__SELECTED EXCERPT__.
There’s no way you can know all these 22 Strangler facts! If you do, you are either a liar, liar pants on fire, or (like our own Roger Kasper) some kind of freak Strangers super-fan!
(5 minute read!)
FACT 1
The Stranglers were officially registered as a band on 11 September 1974 and formed in Guildford, Surrey, south-west of London, England. You knew that? Ok, the actual place was a small, quaint, country village called Chiddingfold.
FACT 2
Stuart Sutcliffe was famously the Fifth Beatle. Maybe Hans Wärmling was the Fifth Strangler. He was a pal of lead singer/guitarist Hugh Cornwell from his days in Sweden (more of that later) but jumped out of the van (more of this later too) one night and never came back.
FACT 3
Hans was replaced by a certain Dave Greenfield, the Demon of the Keyboard, who had been in bands like The Blue Maxi and Rusty Butler.

__EXERCISE SET__.
[a] According to the Stranglers facts, what small country village was the band actually formed in?
[b] Rewrite the part of the Stranglers facts that opens with the words "(5 minute read!)" and closes with "never came back.", swapping "Sweden" for "Norway".

__LISTED RECORDS__.
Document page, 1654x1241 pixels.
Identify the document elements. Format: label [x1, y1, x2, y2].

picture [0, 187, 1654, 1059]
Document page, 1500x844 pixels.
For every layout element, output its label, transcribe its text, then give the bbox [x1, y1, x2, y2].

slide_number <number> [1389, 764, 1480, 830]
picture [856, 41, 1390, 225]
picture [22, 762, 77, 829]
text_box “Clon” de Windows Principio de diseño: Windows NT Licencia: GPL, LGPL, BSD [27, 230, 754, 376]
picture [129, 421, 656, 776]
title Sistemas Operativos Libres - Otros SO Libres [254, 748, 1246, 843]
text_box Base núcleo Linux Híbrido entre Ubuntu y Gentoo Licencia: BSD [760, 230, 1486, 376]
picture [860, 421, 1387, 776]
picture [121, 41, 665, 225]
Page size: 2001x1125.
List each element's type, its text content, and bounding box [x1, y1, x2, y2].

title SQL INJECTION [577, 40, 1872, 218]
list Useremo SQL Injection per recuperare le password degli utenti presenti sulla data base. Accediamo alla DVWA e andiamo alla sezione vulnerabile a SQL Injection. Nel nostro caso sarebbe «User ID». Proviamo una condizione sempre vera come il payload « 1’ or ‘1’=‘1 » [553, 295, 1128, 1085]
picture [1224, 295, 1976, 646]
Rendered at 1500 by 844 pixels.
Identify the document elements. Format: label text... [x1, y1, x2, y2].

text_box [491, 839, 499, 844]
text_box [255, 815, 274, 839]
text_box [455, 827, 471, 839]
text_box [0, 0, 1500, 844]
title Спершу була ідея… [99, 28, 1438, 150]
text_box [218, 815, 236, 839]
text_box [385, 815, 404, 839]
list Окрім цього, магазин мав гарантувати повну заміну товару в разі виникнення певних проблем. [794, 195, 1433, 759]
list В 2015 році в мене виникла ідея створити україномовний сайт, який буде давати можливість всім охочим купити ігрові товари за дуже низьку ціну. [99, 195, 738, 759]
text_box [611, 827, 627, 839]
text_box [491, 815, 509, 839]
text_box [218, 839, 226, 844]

__TASK-BY-TASK SOLUTIONS__.
[a] Chiddingfold

[b]
(5 minute read!)
FACT 1
The Stranglers were officially registered as a band on 11 September 1974 and formed in Guildford, Surrey, south-west of London, England. You knew that? Ok, the actual place was a small, quaint, country village called Chiddingfold.
FACT 2
Stuart Sutcliffe was famously the Fifth Beatle. Maybe Hans Wärmling was the Fifth Strangler. He was a pal of lead singer/guitarist Hugh Cornwell from his days in Norway (more of that later) but jumped out of the van (more of this later too) one night and never came back.